**REQUIREMENT:** Only an exact repetition of the entries counts as an answer.

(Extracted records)
|---|

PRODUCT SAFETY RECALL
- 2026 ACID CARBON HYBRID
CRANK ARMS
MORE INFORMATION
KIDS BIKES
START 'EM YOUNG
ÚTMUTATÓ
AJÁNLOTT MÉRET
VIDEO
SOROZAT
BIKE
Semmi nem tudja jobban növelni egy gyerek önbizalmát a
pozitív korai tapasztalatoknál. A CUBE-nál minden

|---|

**TASK RESPONSE:**
PRODUCT SAFETY RECALL
- 2026 ACID CARBON HYBRID
CRANK ARMS
MORE INFORMATION
KIDS BIKES
START 'EM YOUNG
ÚTMUTATÓ
AJÁNLOTT MÉRET
VIDEO
SOROZAT
BIKE
Semmi nem tudja jobban növelni egy gyerek önbizalmát a
pozitív korai tapasztalatoknál. A CUBE-nál minden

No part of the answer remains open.